_Data in this exercise:_
-- -- --

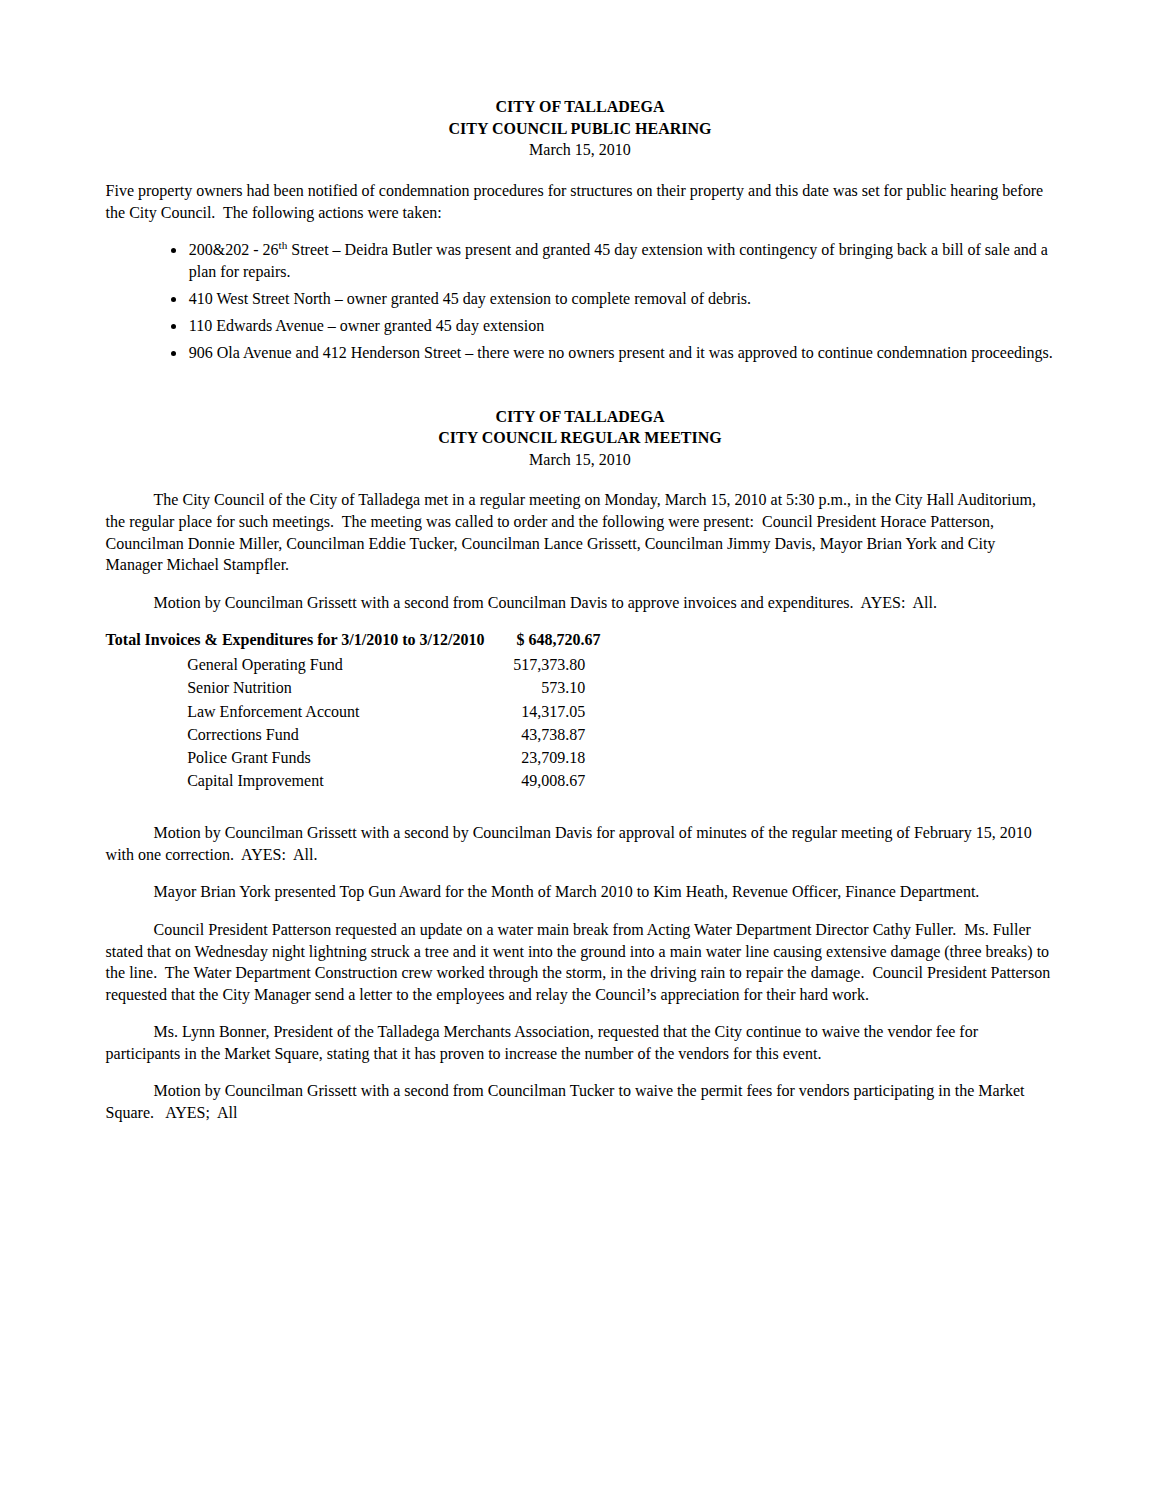City of Talladega
City Council Public Hearing
March 15, 2010
Five property owners had been notified of condemnation procedures for structures on their property and this date was set for public hearing before the City Council. The following actions were taken:
200&202 - 26th Street – Deidra Butler was present and granted 45 day extension with contingency of bringing back a bill of sale and a plan for repairs.
410 West Street North – owner granted 45 day extension to complete removal of debris.
110 Edwards Avenue – owner granted 45 day extension
906 Ola Avenue and 412 Henderson Street – there were no owners present and it was approved to continue condemnation proceedings.
City of Talladega
City Council Regular Meeting
March 15, 2010
The City Council of the City of Talladega met in a regular meeting on Monday, March 15, 2010 at 5:30 p.m., in the City Hall Auditorium, the regular place for such meetings. The meeting was called to order and the following were present: Council President Horace Patterson, Councilman Donnie Miller, Councilman Eddie Tucker, Councilman Lance Grissett, Councilman Jimmy Davis, Mayor Brian York and City Manager Michael Stampfler.
Motion by Councilman Grissett with a second from Councilman Davis to approve invoices and expenditures. AYES: All.
Total Invoices & Expenditures for 3/1/2010 to 3/12/2010 $ 648,720.67
| General Operating Fund | 517,373.80 |
| Senior Nutrition | 573.10 |
| Law Enforcement Account | 14,317.05 |
| Corrections Fund | 43,738.87 |
| Police Grant Funds | 23,709.18 |
| Capital Improvement | 49,008.67 |
Motion by Councilman Grissett with a second by Councilman Davis for approval of minutes of the regular meeting of February 15, 2010 with one correction. AYES: All.
Mayor Brian York presented Top Gun Award for the Month of March 2010 to Kim Heath, Revenue Officer, Finance Department.
Council President Patterson requested an update on a water main break from Acting Water Department Director Cathy Fuller. Ms. Fuller stated that on Wednesday night lightning struck a tree and it went into the ground into a main water line causing extensive damage (three breaks) to the line. The Water Department Construction crew worked through the storm, in the driving rain to repair the damage. Council President Patterson requested that the City Manager send a letter to the employees and relay the Council’s appreciation for their hard work.
Ms. Lynn Bonner, President of the Talladega Merchants Association, requested that the City continue to waive the vendor fee for participants in the Market Square, stating that it has proven to increase the number of the vendors for this event.
Motion by Councilman Grissett with a second from Councilman Tucker to waive the permit fees for vendors participating in the Market Square. AYES; All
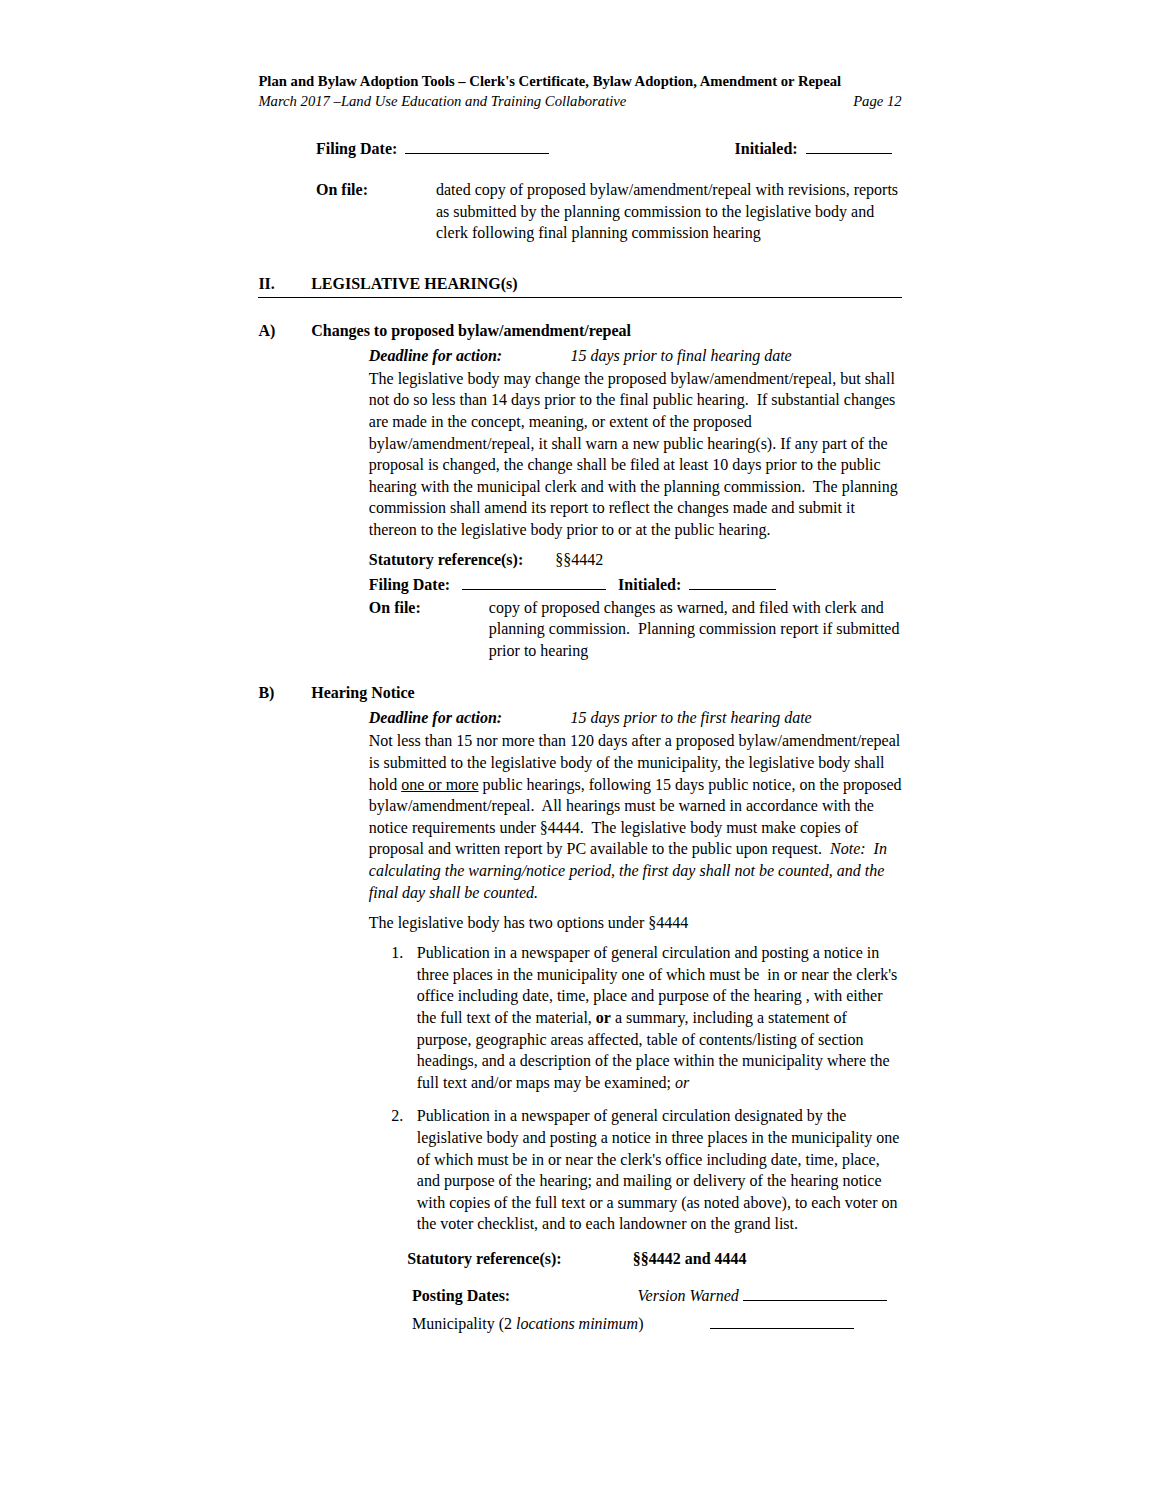Plan and Bylaw Adoption Tools – Clerk's Certificate, Bylaw Adoption, Amendment or Repeal
March 2017 –Land Use Education and Training Collaborative Page 12
Filing Date: Initialed:
On file:
dated copy of proposed bylaw/amendment/repeal with revisions, reports as submitted by the planning commission to the legislative body and clerk following final planning commission hearing
II. LEGISLATIVE HEARING(s)
A) Changes to proposed bylaw/amendment/repeal
Deadline for action: 15 days prior to final hearing date
The legislative body may change the proposed bylaw/amendment/repeal, but shall not do so less than 14 days prior to the final public hearing. If substantial changes are made in the concept, meaning, or extent of the proposed bylaw/amendment/repeal, it shall warn a new public hearing(s). If any part of the proposal is changed, the change shall be filed at least 10 days prior to the public hearing with the municipal clerk and with the planning commission. The planning commission shall amend its report to reflect the changes made and submit it thereon to the legislative body prior to or at the public hearing.
Statutory reference(s): §§4442
Filing Date: Initialed:
On file: copy of proposed changes as warned, and filed with clerk and planning commission. Planning commission report if submitted prior to hearing
B) Hearing Notice
Deadline for action: 15 days prior to the first hearing date
Not less than 15 nor more than 120 days after a proposed bylaw/amendment/repeal is submitted to the legislative body of the municipality, the legislative body shall hold one or more public hearings, following 15 days public notice, on the proposed bylaw/amendment/repeal. All hearings must be warned in accordance with the notice requirements under §4444. The legislative body must make copies of proposal and written report by PC available to the public upon request. Note: In calculating the warning/notice period, the first day shall not be counted, and the final day shall be counted.
The legislative body has two options under §4444
Publication in a newspaper of general circulation and posting a notice in three places in the municipality one of which must be in or near the clerk's office including date, time, place and purpose of the hearing , with either the full text of the material, or a summary, including a statement of purpose, geographic areas affected, table of contents/listing of section headings, and a description of the place within the municipality where the full text and/or maps may be examined; or
Publication in a newspaper of general circulation designated by the legislative body and posting a notice in three places in the municipality one of which must be in or near the clerk's office including date, time, place, and purpose of the hearing; and mailing or delivery of the hearing notice with copies of the full text or a summary (as noted above), to each voter on the voter checklist, and to each landowner on the grand list.
Statutory reference(s): §§4442 and 4444
Posting Dates: Version Warned
Municipality (2 locations minimum)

-- -- --

_Task statement:_ From the records above, return each line where "second" occurs.

_Solution:_
Motion by Councilman Grissett with a second from Councilman Davis to approve invoices and expenditures. AYES: All.
Motion by Councilman Grissett with a second by Councilman Davis for approval of minutes of the regular meeting of February 15, 2010 with one correction. AYES: All.
Motion by Councilman Grissett with a second from Councilman Tucker to waive the permit fees for vendors participating in the Market Square. AYES; All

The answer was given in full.